Into the night —

NASA starts building ice-hunting Moon rover

VIPER is NASA’s first rover to need headlights.

Artist's concept of the VIPER rover working in lunar darkness.
Enlarge / Artist's concept of the VIPER rover working in lunar darkness.

The search for ice at the Moon’s poles has loomed large in the field of lunar science since an instrument on an Indian satellite discovered water molecules inside shadowed crater floors more than a decade ago. NASA is now assembling a golf cart-size rover to drive into the dark polar craters to search for ice deposits that could be used by future astronauts to make their own rocket propellant and breathable air.

“A large group of people have been working on this idea for 10-plus years,” said Anthony Colaprete, project scientist for NASA’s Volatiles Investigating Polar Exploration Rover (VIPER) mission.

Earlier this year, engineers at NASA’s Johnson Space Center in Houston started building the rover’s chassis. In June, the space agency formally approved VIPER’s team to move into full-scale assembly and testing ahead of the rover’s scheduled launch in November 2024.

A new kind of rover

The four-wheel rover looks different compared to NASA’s nuclear-powered robots exploring Mars. VIPER is designed to drive into dark craters, places where sunlight hasn’t reached for billions of years. Scientists have detected evidence that those cold, shadowed crater floors harbor water ice at or near the surface, where it could be harvested by astronauts.

“Because it goes into dark places, it is the first rover with headlights,” Colaprete said Tuesday in a presentation at the NASA Exploration Science Forum. The LED headlights will cast a blue tint on the Moon’s charcoal-colored landscape.

VIPER will also be operated differently than NASA’s Mars rovers. It takes a radio signal between 5 to 20 minutes to travel at the speed of light between Earth and the red planet, but just a few seconds to make the trip to the Moon. That means scientists can control VIPER more like a drone. “We do real-time science,” Colaprete said.

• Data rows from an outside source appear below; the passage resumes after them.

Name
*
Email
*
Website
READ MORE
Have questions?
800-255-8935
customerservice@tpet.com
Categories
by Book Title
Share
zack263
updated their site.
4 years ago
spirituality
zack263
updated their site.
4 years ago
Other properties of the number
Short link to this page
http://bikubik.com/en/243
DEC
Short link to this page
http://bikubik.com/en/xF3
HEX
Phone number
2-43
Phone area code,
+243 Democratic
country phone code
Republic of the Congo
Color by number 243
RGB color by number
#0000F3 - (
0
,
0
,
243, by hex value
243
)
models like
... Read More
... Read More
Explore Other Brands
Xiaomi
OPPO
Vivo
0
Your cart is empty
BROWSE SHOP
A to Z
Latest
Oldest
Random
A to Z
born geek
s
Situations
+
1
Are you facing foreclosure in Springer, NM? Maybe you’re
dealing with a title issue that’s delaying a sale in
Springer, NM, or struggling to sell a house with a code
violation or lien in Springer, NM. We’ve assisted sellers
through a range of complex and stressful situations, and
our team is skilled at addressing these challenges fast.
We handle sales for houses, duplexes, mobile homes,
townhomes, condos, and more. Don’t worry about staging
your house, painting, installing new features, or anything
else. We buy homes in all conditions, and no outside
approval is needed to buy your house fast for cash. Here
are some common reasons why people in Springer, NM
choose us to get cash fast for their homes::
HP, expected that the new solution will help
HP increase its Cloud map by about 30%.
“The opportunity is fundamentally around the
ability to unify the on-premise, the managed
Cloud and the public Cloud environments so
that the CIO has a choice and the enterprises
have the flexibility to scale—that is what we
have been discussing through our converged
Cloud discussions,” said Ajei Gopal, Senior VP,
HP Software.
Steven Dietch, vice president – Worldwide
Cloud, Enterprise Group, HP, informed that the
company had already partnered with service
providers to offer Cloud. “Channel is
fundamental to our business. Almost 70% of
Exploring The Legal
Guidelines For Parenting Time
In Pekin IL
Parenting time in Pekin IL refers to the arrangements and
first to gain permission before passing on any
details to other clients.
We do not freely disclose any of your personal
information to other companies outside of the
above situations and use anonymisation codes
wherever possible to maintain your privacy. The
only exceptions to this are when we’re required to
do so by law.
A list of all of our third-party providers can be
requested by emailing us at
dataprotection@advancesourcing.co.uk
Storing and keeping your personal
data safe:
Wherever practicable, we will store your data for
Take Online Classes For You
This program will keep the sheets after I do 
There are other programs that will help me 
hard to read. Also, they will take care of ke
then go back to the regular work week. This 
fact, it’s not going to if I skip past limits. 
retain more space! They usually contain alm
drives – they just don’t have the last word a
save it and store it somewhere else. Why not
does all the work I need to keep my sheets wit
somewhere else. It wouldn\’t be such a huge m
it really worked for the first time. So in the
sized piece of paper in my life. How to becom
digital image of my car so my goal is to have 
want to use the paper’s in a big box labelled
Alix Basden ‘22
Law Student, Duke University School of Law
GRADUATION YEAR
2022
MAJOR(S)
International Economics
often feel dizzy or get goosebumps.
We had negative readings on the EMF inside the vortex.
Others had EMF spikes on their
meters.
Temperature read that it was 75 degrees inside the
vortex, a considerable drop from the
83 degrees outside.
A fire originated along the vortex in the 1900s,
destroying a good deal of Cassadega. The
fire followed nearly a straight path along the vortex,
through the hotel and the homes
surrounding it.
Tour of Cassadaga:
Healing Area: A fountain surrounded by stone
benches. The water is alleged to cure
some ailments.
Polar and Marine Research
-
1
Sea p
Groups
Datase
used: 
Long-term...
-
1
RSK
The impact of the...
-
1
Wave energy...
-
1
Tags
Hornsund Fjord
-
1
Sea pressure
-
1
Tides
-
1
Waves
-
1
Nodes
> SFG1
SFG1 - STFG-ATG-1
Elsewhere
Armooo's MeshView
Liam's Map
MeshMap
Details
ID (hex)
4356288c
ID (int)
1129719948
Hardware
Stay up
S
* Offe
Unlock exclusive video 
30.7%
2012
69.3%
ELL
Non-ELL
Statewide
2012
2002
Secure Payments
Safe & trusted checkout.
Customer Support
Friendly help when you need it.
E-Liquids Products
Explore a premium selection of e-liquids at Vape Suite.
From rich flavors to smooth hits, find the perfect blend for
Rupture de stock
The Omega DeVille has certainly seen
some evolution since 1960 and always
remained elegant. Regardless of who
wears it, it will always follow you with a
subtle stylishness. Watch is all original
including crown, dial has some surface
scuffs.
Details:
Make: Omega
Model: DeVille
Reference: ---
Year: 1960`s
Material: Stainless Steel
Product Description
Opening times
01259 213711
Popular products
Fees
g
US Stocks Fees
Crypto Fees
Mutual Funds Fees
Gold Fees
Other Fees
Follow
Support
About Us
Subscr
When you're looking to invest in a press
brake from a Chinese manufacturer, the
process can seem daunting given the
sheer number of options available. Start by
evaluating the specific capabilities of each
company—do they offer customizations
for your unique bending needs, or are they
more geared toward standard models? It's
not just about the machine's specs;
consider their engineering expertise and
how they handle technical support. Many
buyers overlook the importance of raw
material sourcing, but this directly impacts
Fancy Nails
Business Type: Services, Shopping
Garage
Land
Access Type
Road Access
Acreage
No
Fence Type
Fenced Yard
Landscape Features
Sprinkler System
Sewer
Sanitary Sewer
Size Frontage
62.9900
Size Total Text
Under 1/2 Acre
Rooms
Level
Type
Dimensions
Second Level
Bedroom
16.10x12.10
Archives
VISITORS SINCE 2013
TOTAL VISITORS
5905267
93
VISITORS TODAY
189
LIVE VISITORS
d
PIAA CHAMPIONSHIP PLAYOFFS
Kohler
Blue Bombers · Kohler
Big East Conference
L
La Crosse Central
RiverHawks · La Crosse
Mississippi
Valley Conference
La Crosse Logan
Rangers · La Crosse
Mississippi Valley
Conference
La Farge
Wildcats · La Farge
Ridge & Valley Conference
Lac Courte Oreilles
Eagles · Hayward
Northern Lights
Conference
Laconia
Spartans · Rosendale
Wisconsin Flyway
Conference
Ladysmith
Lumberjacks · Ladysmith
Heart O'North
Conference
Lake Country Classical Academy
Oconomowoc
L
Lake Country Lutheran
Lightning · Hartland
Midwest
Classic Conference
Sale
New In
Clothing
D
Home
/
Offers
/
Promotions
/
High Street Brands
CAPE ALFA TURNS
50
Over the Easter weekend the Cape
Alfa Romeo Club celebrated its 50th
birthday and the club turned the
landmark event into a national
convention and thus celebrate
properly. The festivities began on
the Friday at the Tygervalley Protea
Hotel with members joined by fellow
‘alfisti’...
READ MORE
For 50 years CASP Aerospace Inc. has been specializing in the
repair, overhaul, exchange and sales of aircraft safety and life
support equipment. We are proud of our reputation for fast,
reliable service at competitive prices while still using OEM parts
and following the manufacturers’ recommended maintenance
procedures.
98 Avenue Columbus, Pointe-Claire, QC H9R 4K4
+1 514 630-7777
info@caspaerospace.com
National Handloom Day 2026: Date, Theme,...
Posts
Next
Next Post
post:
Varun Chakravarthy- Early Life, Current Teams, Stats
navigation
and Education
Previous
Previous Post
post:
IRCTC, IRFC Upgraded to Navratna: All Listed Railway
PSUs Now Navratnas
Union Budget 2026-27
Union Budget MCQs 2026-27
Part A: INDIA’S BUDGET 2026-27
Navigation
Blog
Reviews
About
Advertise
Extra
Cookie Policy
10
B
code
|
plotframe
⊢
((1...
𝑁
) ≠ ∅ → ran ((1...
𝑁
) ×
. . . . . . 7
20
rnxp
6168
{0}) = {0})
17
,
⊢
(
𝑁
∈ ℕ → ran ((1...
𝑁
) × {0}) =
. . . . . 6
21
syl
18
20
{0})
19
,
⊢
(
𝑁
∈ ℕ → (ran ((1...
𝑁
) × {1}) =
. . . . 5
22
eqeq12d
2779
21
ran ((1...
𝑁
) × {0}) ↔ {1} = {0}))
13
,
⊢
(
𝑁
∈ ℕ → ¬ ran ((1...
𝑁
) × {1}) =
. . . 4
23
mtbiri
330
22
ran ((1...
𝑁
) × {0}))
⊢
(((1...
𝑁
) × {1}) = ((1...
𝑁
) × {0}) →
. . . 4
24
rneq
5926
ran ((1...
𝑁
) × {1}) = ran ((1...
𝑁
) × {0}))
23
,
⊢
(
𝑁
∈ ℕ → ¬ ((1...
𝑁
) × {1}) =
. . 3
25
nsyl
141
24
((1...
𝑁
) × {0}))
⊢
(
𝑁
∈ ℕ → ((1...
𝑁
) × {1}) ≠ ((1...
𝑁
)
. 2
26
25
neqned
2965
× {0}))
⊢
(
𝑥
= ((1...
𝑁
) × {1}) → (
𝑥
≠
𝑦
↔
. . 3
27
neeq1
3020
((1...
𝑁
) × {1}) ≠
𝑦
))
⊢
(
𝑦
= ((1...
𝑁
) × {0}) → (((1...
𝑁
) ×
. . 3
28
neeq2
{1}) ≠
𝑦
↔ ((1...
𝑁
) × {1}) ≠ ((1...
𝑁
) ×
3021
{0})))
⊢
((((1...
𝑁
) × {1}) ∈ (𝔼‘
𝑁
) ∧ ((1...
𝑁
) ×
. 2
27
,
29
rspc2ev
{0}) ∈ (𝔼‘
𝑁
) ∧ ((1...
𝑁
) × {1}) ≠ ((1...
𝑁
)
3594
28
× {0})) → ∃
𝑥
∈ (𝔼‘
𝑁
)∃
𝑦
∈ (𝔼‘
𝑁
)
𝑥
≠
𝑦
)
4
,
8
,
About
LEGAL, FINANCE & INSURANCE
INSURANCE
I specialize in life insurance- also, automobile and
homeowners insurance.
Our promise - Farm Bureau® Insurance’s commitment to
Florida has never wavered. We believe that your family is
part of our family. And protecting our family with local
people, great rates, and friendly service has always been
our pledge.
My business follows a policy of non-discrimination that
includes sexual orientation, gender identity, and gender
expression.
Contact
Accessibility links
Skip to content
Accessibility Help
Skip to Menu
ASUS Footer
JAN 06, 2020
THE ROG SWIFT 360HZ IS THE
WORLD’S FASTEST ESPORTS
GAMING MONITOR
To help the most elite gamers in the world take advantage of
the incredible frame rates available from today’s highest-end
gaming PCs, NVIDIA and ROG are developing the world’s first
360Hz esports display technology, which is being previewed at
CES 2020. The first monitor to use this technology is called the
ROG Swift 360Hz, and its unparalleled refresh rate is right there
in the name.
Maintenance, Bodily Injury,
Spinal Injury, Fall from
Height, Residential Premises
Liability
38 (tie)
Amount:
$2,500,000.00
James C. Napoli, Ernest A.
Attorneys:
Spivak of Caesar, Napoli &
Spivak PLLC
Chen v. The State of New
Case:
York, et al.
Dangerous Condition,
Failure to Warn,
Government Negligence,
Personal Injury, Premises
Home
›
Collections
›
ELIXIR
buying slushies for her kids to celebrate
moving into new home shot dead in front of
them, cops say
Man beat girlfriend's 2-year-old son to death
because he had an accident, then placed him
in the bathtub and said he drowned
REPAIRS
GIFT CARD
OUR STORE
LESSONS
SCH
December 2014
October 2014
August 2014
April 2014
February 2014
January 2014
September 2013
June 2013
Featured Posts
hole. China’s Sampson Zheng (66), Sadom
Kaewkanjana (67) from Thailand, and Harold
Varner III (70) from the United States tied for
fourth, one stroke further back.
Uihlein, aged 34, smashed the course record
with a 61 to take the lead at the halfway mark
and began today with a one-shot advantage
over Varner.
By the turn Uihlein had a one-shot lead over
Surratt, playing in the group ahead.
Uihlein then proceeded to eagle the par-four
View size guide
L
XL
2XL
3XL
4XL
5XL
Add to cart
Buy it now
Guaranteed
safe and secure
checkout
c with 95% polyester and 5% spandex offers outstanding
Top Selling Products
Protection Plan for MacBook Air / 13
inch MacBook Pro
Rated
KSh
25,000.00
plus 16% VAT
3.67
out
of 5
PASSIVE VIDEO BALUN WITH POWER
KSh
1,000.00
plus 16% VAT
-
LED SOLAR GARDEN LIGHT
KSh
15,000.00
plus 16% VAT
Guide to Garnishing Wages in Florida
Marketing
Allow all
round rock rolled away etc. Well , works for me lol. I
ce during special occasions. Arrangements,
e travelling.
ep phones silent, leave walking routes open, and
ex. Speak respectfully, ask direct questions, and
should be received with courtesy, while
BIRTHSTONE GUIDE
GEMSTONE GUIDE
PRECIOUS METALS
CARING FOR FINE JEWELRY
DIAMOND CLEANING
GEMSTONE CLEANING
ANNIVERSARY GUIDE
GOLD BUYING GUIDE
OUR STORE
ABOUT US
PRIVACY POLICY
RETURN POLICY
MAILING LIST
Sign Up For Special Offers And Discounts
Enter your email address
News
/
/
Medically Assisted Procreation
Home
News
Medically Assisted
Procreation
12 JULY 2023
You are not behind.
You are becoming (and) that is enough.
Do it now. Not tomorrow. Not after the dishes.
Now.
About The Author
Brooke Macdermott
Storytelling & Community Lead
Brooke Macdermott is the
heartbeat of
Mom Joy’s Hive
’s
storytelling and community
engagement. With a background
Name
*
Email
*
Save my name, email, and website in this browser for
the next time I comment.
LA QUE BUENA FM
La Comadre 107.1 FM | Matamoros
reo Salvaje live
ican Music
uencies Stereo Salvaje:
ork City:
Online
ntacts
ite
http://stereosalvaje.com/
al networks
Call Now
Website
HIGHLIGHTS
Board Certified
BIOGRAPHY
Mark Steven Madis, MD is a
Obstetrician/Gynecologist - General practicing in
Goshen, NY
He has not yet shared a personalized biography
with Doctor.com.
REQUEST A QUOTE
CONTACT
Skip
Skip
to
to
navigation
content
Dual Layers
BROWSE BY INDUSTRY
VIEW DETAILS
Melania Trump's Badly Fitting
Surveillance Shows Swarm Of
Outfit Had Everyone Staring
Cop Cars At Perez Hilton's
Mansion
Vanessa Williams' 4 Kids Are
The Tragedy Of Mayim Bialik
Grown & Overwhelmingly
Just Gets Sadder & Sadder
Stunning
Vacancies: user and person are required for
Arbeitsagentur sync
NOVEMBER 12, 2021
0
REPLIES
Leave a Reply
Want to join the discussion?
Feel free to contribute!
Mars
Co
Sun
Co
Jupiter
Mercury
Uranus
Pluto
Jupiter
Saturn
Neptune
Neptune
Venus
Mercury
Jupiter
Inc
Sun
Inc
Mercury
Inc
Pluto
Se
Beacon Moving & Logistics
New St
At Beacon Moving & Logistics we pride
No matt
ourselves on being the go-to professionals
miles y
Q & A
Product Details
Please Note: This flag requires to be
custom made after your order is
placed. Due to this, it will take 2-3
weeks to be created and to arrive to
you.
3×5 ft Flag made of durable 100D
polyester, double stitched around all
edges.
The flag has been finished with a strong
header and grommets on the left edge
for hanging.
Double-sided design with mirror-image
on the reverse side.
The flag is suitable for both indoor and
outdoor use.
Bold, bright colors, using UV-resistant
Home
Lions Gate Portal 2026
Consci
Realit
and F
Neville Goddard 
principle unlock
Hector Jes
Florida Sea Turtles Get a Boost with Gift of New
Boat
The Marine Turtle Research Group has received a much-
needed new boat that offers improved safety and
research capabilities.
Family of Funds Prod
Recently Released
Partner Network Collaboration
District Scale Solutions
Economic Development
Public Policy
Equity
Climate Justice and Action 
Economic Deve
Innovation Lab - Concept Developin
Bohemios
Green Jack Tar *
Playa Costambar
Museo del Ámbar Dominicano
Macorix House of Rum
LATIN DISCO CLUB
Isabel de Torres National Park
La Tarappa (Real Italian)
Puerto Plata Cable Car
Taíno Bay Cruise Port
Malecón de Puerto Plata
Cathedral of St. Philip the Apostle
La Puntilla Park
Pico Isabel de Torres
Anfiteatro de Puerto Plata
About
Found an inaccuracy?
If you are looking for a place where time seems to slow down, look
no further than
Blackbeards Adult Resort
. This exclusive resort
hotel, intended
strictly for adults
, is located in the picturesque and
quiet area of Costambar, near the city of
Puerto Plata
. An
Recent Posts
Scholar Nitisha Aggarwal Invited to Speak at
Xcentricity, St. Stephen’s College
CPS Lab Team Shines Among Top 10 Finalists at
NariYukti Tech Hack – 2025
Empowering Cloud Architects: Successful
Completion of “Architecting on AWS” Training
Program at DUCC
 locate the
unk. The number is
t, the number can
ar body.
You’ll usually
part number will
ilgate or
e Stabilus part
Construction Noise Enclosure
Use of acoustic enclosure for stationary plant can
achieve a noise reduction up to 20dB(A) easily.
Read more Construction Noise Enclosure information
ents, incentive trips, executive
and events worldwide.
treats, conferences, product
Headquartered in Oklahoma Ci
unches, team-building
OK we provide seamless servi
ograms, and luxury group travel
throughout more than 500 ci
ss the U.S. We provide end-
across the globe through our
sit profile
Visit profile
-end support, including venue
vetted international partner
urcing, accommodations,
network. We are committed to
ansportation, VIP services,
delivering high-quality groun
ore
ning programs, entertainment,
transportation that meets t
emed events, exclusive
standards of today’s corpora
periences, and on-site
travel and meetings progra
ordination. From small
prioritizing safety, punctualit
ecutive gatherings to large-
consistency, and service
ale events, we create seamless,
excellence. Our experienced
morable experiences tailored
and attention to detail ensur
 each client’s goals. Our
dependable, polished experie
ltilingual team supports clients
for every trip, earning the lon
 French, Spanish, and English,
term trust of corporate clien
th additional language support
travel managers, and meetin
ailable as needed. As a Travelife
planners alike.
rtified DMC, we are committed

The rover will take daring trips into the eternally dark craters, relying on battery power for up to 50 hours during each traverse that moves VIPER beyond the rays of the Sun, always near the horizon at the lunar poles. The 1,000-pound (450-kilogram) rover will go into hibernation when the wobble of the Moon’s rotation causes the south pole to shift out of view of Earth for two weeks, cutting the direct communications link.

NASA announced the VIPER mission in 2019. VIPER builds on the Resource Prospector mission, which NASA canceled in 2018 as the agency pivoted to a commercial approach for robotic lunar exploration. That resulted in NASA’s Commercial Lunar Payload Services (CLPS) program, which has a roster of companies eligible to bid on “task orders” to ferry science and tech demo payloads to the Moon.

One of those companies is Astrobotic, which NASA selected in 2020 to deliver VIPER to a landing site near Nobile Crater, a 45-mile-wide (73-kilometer) impact basin at the Moon’s south pole. The roughly $200 million commercial delivery arrangement allows Astrobotic to design and build the lander to carry VIPER to the Moon, a system that NASA would have developed—at greater cost—for the original Resource Prospector mission.

Astrobotic selected SpaceX’s Falcon Heavy rocket to launch the company’s Griffin lander, which will shepherd the VIPER rover to the Moon.

The entire mission is projected to cost about $500 million, including the rover, its science payloads, and Astrobotic's contract, which covers the cost of the Falcon Heavy launch.

“We’re chugging along,” Colaprete said Tuesday. “We’re now less than one year from delivery to Astrobotic for integration onto their Griffin lander. So the launch is on the horizon. Our nominal launch is November 10, 2024, with currently a five-month mission duration. We’re looking at ways where we might be able to extend that out a month or two beyond that.”

Two of VIPER’s three science instruments have already been integrated into the vehicle in Houston. Then the ground team will attach solar arrays, four 20-inch (50-centimeter) wheels, and a 3-foot-long (1-meter) drill that will probe into the lunar surface to measure the depth of any ice deposits. A suite of cameras will also be installed on the vehicle, as will a mast extending some 8 feet (2.5 meters) over the ground.

Water ice holds a lot of promise for space exploration. The hydrogen and oxygen could be used to generate electricity or rocket fuel or be converted into air to supply pressurized habitats on the Moon. A NASA instrument on India’s Chandrayaan 1 orbiter mission first detected the tell-tale chemical signature of water at the Moon’s poles in 2009.

But first, scientists need to know exactly where the water is located and how easy it is to reach.

“We are going to a place where there is enhanced hydrogen,” Colaprete said. “I personally have no doubt we will see water in some form or another, it’s just a matter of the concentrations.”